DRAFT IN PROGRESS

Do excuse the dust.

Welcome to a companion piece to the post “Inspection scores of Berkeley restaurants: An exercise in data manipulation and geospatial data visualization.” If you would like to relive my data cleaning saga or otherwise audit my work, you’re in the right place.

Loading packages

Let’s begin by loading packages I used in this analysis. If any of these packages are missing from your environment, you can use the package name as a string as the first argument in install.packages(package_name, dependencies=TRUE).

library('dplyr')
library('ggmap')
library('ggplot2')
library('kableExtra')
library('knitr')
library('leaflet')
library('leaflet.extras')
library('readxl')
library('sf')
library('stringr')
library('tidyr')

Importing data

The Berkeley restaurant inspections data

Let’s review my blurb about the restaurant inspections data from the main post.
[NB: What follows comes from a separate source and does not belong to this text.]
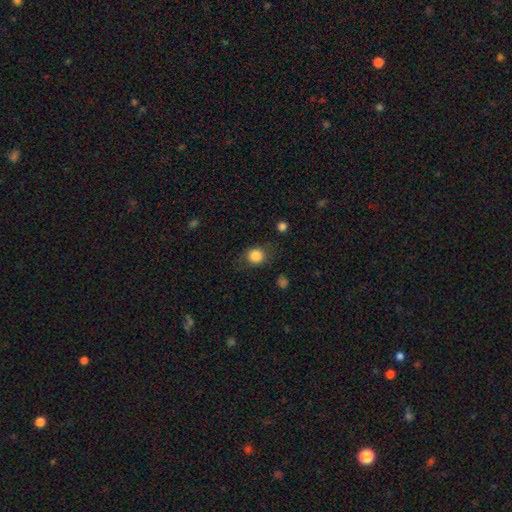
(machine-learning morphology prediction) type=smooth (84%); roundness=round (79%); merging=none (75%).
“The City of Berkeley publishes the results of its most recent restaurant inspections through its Open Data portal. For this exercise, I will examine the file available on February 25, 2019. The file’s records/rows are the most recent inspections of hundreds of Berkeley restaurants and food vendors, and among its features/columns are inspection scores along criteria such as equipment contamination, food source, and personal hygiene. The most recent of the inspections that contributed to this file took place on February 21, 2019.”

I originally worked with a download from the City of Berkeley Open Data portal that I imported into R locally. The portal regularly updates the file provided; thus, the file downloaded by someone following along with this supplement in R may differ from the file I downloaded on February 25, 2019. Here, I provide code to import data from a copy of the original file that I uploaded to GitHub.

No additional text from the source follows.